[Scene geometry reasoning data]

───

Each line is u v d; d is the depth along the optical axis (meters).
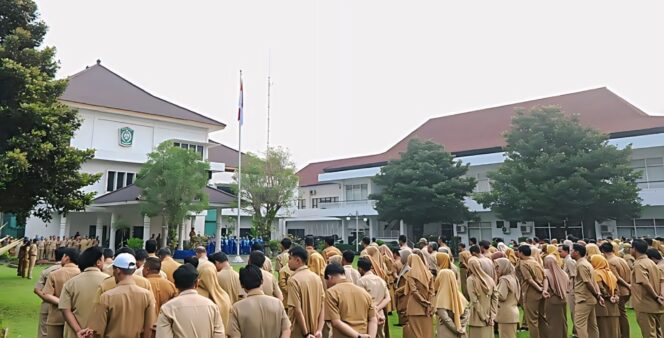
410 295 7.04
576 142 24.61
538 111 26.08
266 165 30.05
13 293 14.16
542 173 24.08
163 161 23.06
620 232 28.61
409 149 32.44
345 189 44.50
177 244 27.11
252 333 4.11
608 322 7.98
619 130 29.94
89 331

───

Word for word, return the records shown above without their pictures.

● **Result**:
Each line is u v d; d is the depth along the optical axis (meters).
410 295 7.04
576 142 24.61
538 111 26.08
266 165 30.05
13 293 14.16
542 173 24.08
163 161 23.06
620 232 28.61
409 149 32.44
345 189 44.50
177 244 27.11
252 333 4.11
608 322 7.98
619 130 29.94
89 331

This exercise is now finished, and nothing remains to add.